You will now repeat the process of estimating the significance of an alignment this time using local alignment and a slightly different method of generating the random sequences. Instead of simply permuting the letters in the sequence, an alternative is to draw a sequence from a multinomial distribution which is estimated from the fly protein sequence. You can do this using the `aacount` and `randseq` functions; the first estimates the amino acid frequencies of the query sequence and the later randomly creates new sequences based on this distribution.

[lscore,locAlig] = swalign(humanProtein,flyHexo1,'scoringmatrix','blosum30'); fprintf('Score = %g \n',lscore) showalignment(locAlig); localscores = zeros(n,1); aas = aacount(flyHexo1); for i = 1:n randProtein = randseq(flyLen,'FROMSTRUCTURE',aas); localscores(i) = swalign(humanProtein,randProtein,'scoringmatrix','blosum30'); end

Score = 152

Plot the scores, calculate the parameters of the distribution and overlay the PDF on the bar chart.

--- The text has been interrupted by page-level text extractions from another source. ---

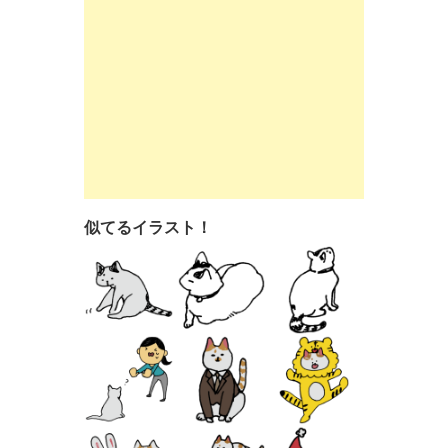
似てるイラスト！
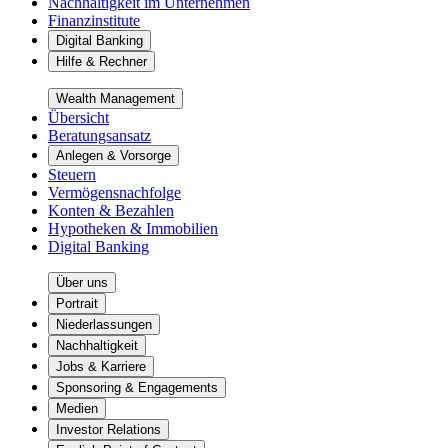
Nachhaltigkeit im Unternehmen
Finanzinstitute
Digital Banking
Hilfe & Rechner
Wealth Management
Übersicht
Beratungsansatz
Anlegen & Vorsorge
Steuern
Vermögensnachfolge
Konten & Bezahlen
Hypotheken & Immobilien
Digital Banking
Über uns
Portrait
Niederlassungen
Nachhaltigkeit
Jobs & Karriere
Sponsoring & Engagements
Medien
Investor Relations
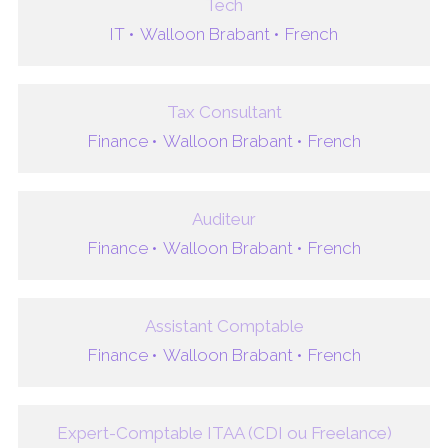
Tech
IT •
Walloon Brabant •
French
Tax Consultant
Finance •
Walloon Brabant •
French
Auditeur
Finance •
Walloon Brabant •
French
Assistant Comptable
Finance •
Walloon Brabant •
French
Expert-Comptable ITAA (CDI ou Freelance)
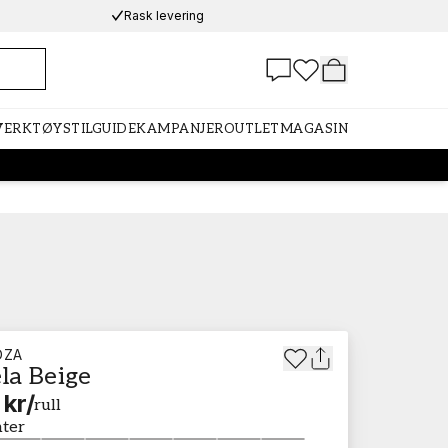
Rask levering
 VERKTØY
STILGUIDE
KAMPANJER
OUTLET
MAGASIN
DZA
la Beige
 kr
/
rull
nter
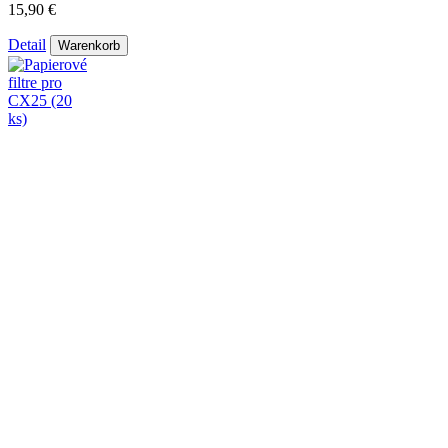
15,90 €
Detail
Warenkorb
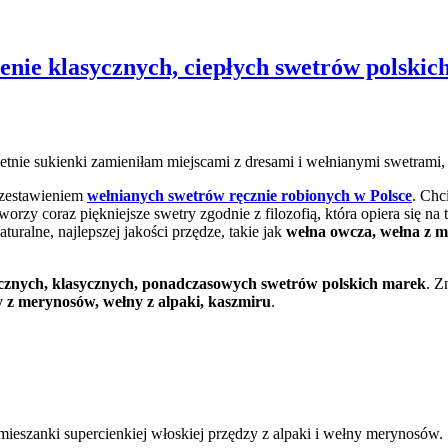
ienie klasycznych, ciepłych swetrów polskic
e letnie sukienki zamieniłam miejscami z dresami i wełnianymi swetram
 zestawieniem
wełnianych swetrów ręcznie robionych w Polsce
. Chc
 tworzy coraz piękniejsze swetry zgodnie z filozofią, która opiera się n
ralne, najlepszej jakości przędze, takie jak
wełna owcza
,
wełna z 
tycznych, klasycznych, ponadczasowych swetrów polskich marek
. Z
y z merynosów, wełny z alpaki, kaszmiru
.
eszanki supercienkiej włoskiej przędzy z alpaki i wełny merynosów.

figure hist(localscores,buckets) title('Determining Alignment Significance using Monte Carlo Techniques'); xlabel('Score'); ylabel('Number of Sequences'); hold on; stem(lscore,1,'r') parmhat = evfit(localscores) x = min(localscores):max([localscores;lscore]); y = evpdf(x,parmhat(1),parmhat(2)); [v, c] = hist(localscores,buckets); binWidth = c(2) - c(1); scaleFactor = n*binWidth; plot(x,scaleFactor*y,'r'); hold off;

parmhat = 40.8331 3.9312

You might like to experiment to see if there are significant differences in the distribution of scores generated with `randperm` and `randseq`.

With the local alignment it appears that the alignment is statistically significant. In fact, looking at the local alignment shows a very good alignment for the full length of the *Hexo1* sequence.